異世界で、英雄譚をはじめましょう。

巫夏希

第百三十五話 目覚めへのトリガー⑤

 一人だけに出くわすならばまだ何とかなるかもしれない。目くらましや背中を向けて逃げてしまえばいい。ただそれだけの話だ。あの三人のうち一人だけと戦闘になったとしても、きっと今の実力じゃ倒すことは出来ない。
 問題は束になってかかってきたとき。イルファ兄妹にリュージュも追加されてしまえば勝ち目はない。素直に負けを認めるしかないだろう。……そのとき、それを素直に受け入れて捕虜としてくれるかどうかはまた別の話だけれど。一度逃げた捕虜を何も罰さずにもう一度捕虜として牢獄に閉じ込めることは、まあ、普通の感性であれば難しいことだろう。

「……じゃあ、どうすればいい」

 どうやって、ここから脱出すればいい?
 僕は何度も思考をめぐらせて、考えていく。どうすればこの絶海の孤島から脱出することが出来るか。いや、それだけではない。メアリーたちと合流しないといけない。メアリーたちはどうやってここを目指そうとしている? いや、そもそもメアリーたちはこの場所を知っているのだろうか。

「そうだ。確かルーシーがコンパスを貰っていたはず。あのコンパスさえあれば……」

 ということは場所についての問題はオーケイ。
 ならば問題はここからどのように脱出するか。はっきり言ってそう簡単なことじゃないというのは誰にだって解る。
 やっぱりそういう結論に陥ってしまうわけか――そう思いながら、僕は改めてこの牢獄を見渡した。
 一人用にしてはあまりにも広い部屋だった。かつてこの場所に宿でもあったのだろうか。ベッドもあるしトイレもついている。洗面台もある。シャワーまではないけれど、もともとここにあった宿を改修したようにも見えた。

「……どうやって、脱出すれば……!」

 僕は入り口の扉についている小窓から外を眺めようと、出口に向かった。
 扉が開かれたのはちょうどその時だった。

「やあ、予言の勇者クン」

 入ってきたのはバルト・イルファだった。バルト・イルファは柔和な笑みを浮かべつつ、僕に近づいてきた。
 そしてバルト・イルファは僕の腹を思いきり殴りつけた。
 重い一撃だった。

「ぐはっ……」

 思わず、床に吐瀉物を撒き散らしてしまった。

「……ごめんねえ、ついストレスが溜まっちゃって。どうやって吐き出そうかなあ、と思ったのだけれど。ここにいいサンドバッグが居たからね。ちょいと殴らせてもらったよ。まあ、君を殴ったのはそれだけではないけれど。リュージュ様から聞いたよ」

 思い切り髪を引っ張り、無理やり顔を上げるバルト・イルファ。
 そしてバルト・イルファは僕の顔を見つめて、

「君……似非魔術師なんだってねえ。いやはや、騙されちゃったよ。あれ程予言の勇者とちやほやされていたからそれなりに魔法を使えると思っていたのに!!」

 今度は蹴りを入れるバルト・イルファ。
 再び吐瀉物を床に撒き散らす。もう出すものは出してしまったのか、液体しか出てこない。

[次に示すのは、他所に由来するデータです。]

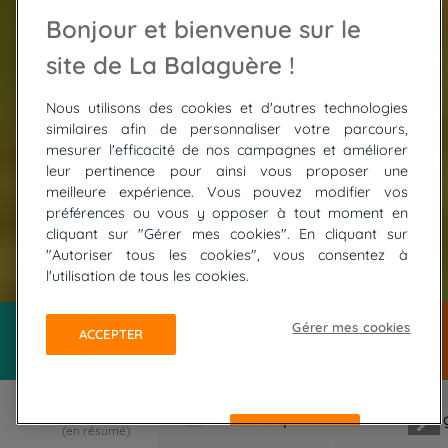
Bonjour et bienvenue sur le
site de La Balaguère !
Nous utilisons des cookies et d'autres technologies
similaires afin de personnaliser votre parcours,
mesurer l'efficacité de nos campagnes et améliorer
leur pertinence pour ainsi vous proposer une
meilleure expérience. Vous pouvez modifier vos
préférences ou vous y opposer à tout moment en
cliquant sur "Gérer mes cookies". En cliquant sur
"Autoriser tous les cookies", vous consentez à
© Loic Kersuzan - Morbihan Tourisme
l'utilisation de tous les cookies.
Gérer mes cookies
ACCEPTER
REFUSER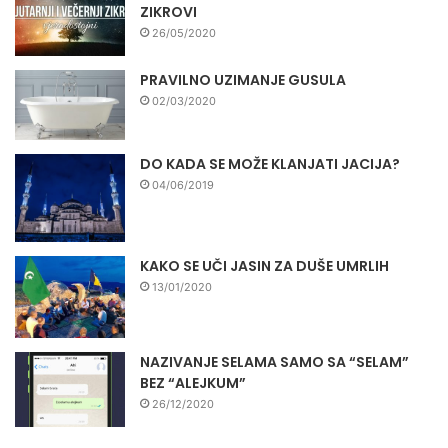
ZIKROVI
26/05/2020
PRAVILNO UZIMANJE GUSULA
02/03/2020
DO KADA SE MOŽE KLANJATI JACIJA?
04/06/2019
KAKO SE UČI JASIN ZA DUŠE UMRLIH
13/01/2020
NAZIVANJE SELAMA SAMO SA “SELAM”
BEZ “ALEJKUM”
26/12/2020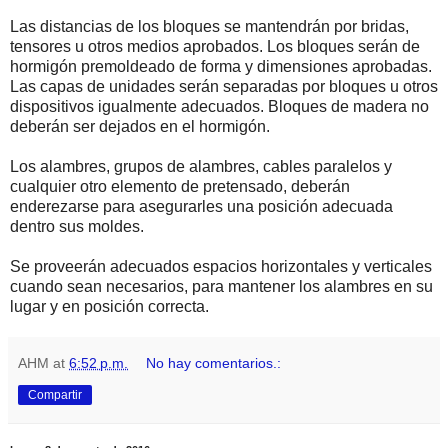
Las distancias de los bloques se mantendrán por bridas,
tensores u otros medios aprobados. Los bloques serán de
hormigón premoldeado de forma y dimensiones aprobadas.
Las capas de unidades serán separadas por bloques u otros
dispositivos igualmente adecuados. Bloques de madera no
deberán ser dejados en el hormigón.
Los alambres, grupos de alambres, cables paralelos y
cualquier otro elemento de pretensado, deberán
enderezarse para asegurarles una posición adecuada
dentro sus moldes.
Se proveerán adecuados espacios horizontales y verticales
cuando sean necesarios, para mantener los alambres en su
lugar y en posición correcta.
AHM
at
6:52 p.m.
No hay comentarios.:
Compartir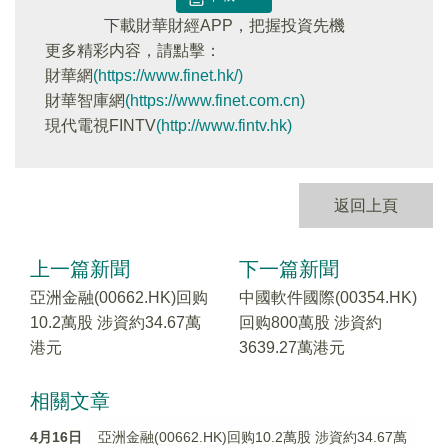
下載財華財經APP，把握投資先機
更多精彩内容，請點擊：
財華網
(https://www.finet.hk/)
財華智庫網
(https://www.finet.com.cn)
現代電視FINTV
(http://www.fintv.hk)
返回上頁
上一篇新聞
下一篇新聞
亞洲金融(00662.HK)回购
中國軟件國際(00354.HK)
10.2萬股 涉資約34.67萬
回购800萬股 涉資約
港元
3639.27萬港元
相關文章
4月16日
亞洲金融(00662.HK)回购10.2萬股 涉資約34.67萬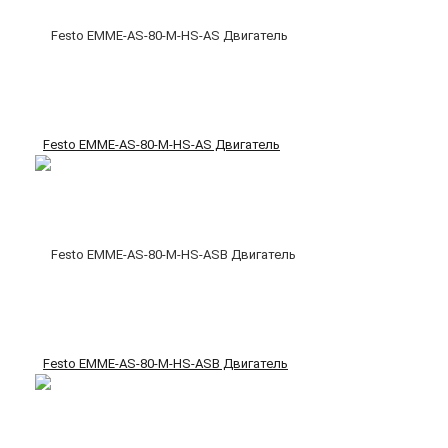
Festo EMME-AS-80-M-HS-AS Двигатель
Festo EMME-AS-80-M-HS-ASB Двигатель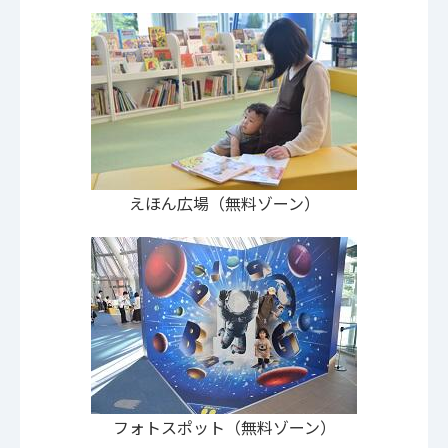
えほん広場（無料ゾーン）
フォトスポット（無料ゾーン）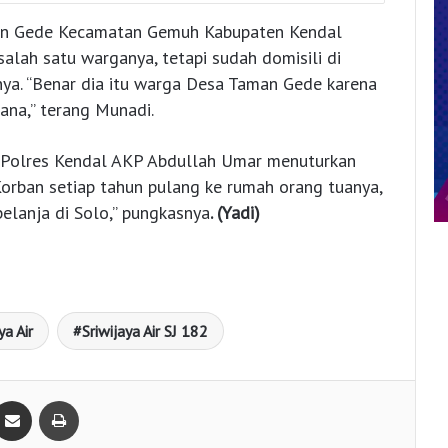
man Gede Kecamatan Gemuh Kabupaten Kendal
lah satu warganya, tetapi sudah domisili di
nya. “Benar dia itu warga Desa Taman Gede karena
sana,” terang Munadi.
Polres Kendal AKP Abdullah Umar menuturkan
Korban setiap tahun pulang ke rumah orang tuanya,
lanja di Solo,” pungkasnya
. (Yadi)
ya Air
Sriwijaya Air SJ 182
Bagikan lewat e-Mail
Print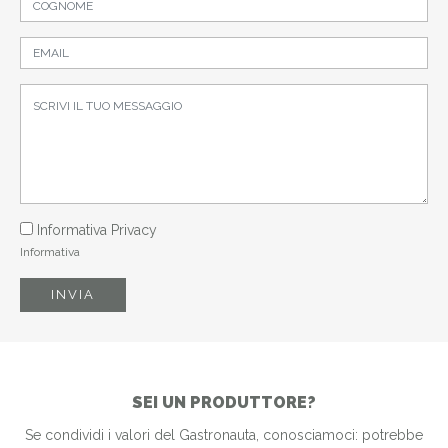
Informativa Privacy
Informativa
INVIA
SEI UN PRODUTTORE?
Se condividi i valori del Gastronauta, conosciamoci: potrebbe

「ああ、ああ、ああ! 憎たらしい、憎たらしいよ、予言の勇者クン! まさか君が飛んだペテン師なんて誰も思いはしないだろうねえ! 魔法はすべてガラムドの書と、エルフの加護によるもの? つまり君自身が魔法を覚えたわけじゃなくてその加護で勝手に手に入れたものだというのだろう? ああ、憎たらしい!」
「バルト・イルファ。何をしているの」

 二度目のパンチが加えられるか――ちょうどそのタイミングで、バルト・イルファの背後から声が聞こえた。
 そこに立っていたのはリュージュだった。
 バルト・イルファはそれに気づき、頭を下げる。

「申し訳ありません。少し興奮してしまったようです。すいません。……予言の勇者がペテン師だと知ってつい」
「まあ、それは構わないわ。だけれど、傷つけないようにね。まだやってもらうことがあるのよ。予言の勇者には」
「はあ……。ああ、そうでしたね。リュージュ様の部屋に連れて行かないといけなかったんでしたか」
「思い出したようだけれど、遅かったから私自らやってきたわよ。何となく、嫌な予感もしていたわけだし。そしてそれが命中したわけだけれど。……まあ、それはいいわ」

 リュージュは一歩近づく。バルト・イルファはそれに従い、横にずれる。
 跪く僕と、それを見下すリュージュ。

「ふふ……。いい光景ね。予言の勇者が私を見上げているわ。そして、私は予言の勇者を見下している。最高に滑稽な光景だとは思わない?」
「リュージュ様、その通りですね」

 バルト・イルファはそれに賛同する意見を送る。

「あなたにしてもらうことは、たった一つだけよ。予言の勇者」

 リュージュは水晶を見つめて、頷く。

「――オリジナルフォーズを復活させるための魔法、それを使うこと」
「イヤだと言ったら?」
「魔法を言うまで痛めつけるまでよ。こんな風に……ねっ!」

 そう言って。
 リュージュはどこからか取り出した鞭で僕の背中を叩いた。
 バチン! という音が牢獄の中に響き渡る。
 声も出ない痛みを、僕の背中から、身体全体に広がっていく。その痛みに思わず気絶してしまいそうになったが、リュージュは間髪入れずにもう一発鞭を打ち込んだ。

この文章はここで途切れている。